[Stored dataset items]
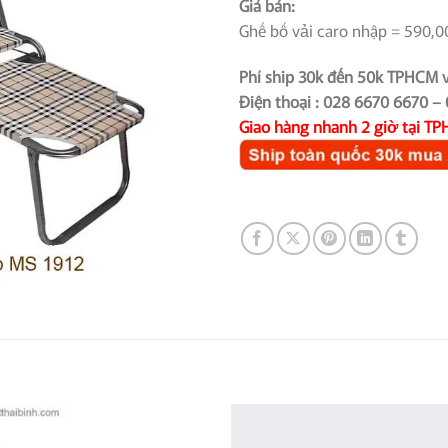
Giá bán:
Ghế bố vải caro nhập = 590,
Phí ship 30k đến 50k TPHCM v
Điện thoại : 028 6670 6670 –
Giao hàng nhanh 2 giờ tại T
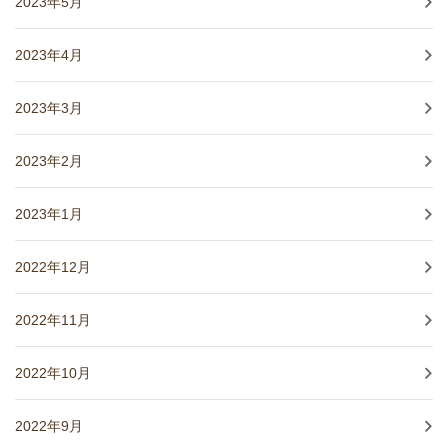
2023年5月
2023年4月
2023年3月
2023年2月
2023年1月
2022年12月
2022年11月
2022年10月
2022年9月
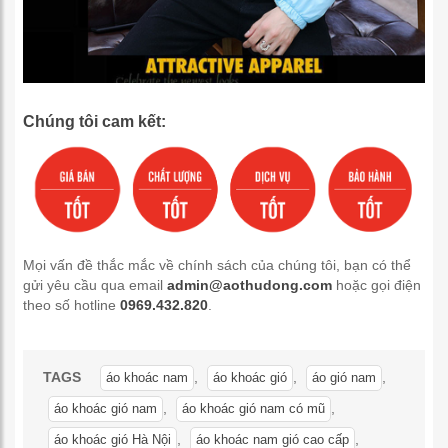
Chúng tôi cam kết:
Mọi vấn đề thắc mắc về chính sách của chúng tôi, bạn có thể
gửi yêu cầu qua email
admin@aothudong.com
hoặc gọi điện
theo số hotline
0969.432.820
.
TAGS
,
,
,
áo khoác nam
áo khoác gió
áo gió nam
,
,
áo khoác gió nam
áo khoác gió nam có mũ
,
,
áo khoác gió Hà Nội
áo khoác nam gió cao cấp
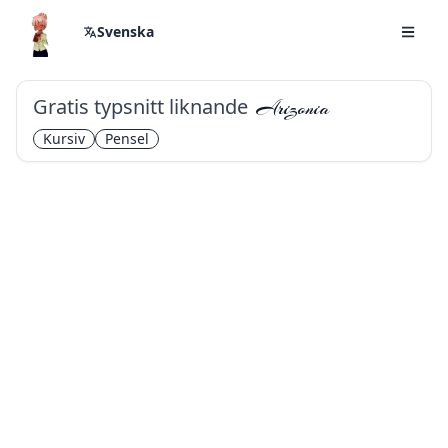
Svenska
Gratis typsnitt liknande
Arizonia
Kursiv
Pensel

REQUIRED WORK:
Retype the records above word for word, from their first line through the line containing "Mọi vấn đề thắc", and leave out every picture.

EXERCISE OUTPUT:
Giá bán:
Ghế bố vải caro nhập = 590,
Phí ship 30k đến 50k TPHCM v
Điện thoại : 028 6670 6670 –
Giao hàng nhanh 2 giờ tại T
2023年5月
2023年4月
2023年3月
2023年2月
2023年1月
2022年12月
2022年11月
2022年10月
2022年9月
Chúng tôi cam kết:
Mọi vấn đề thắc mắc về chính sách của chúng tôi, bạn có thể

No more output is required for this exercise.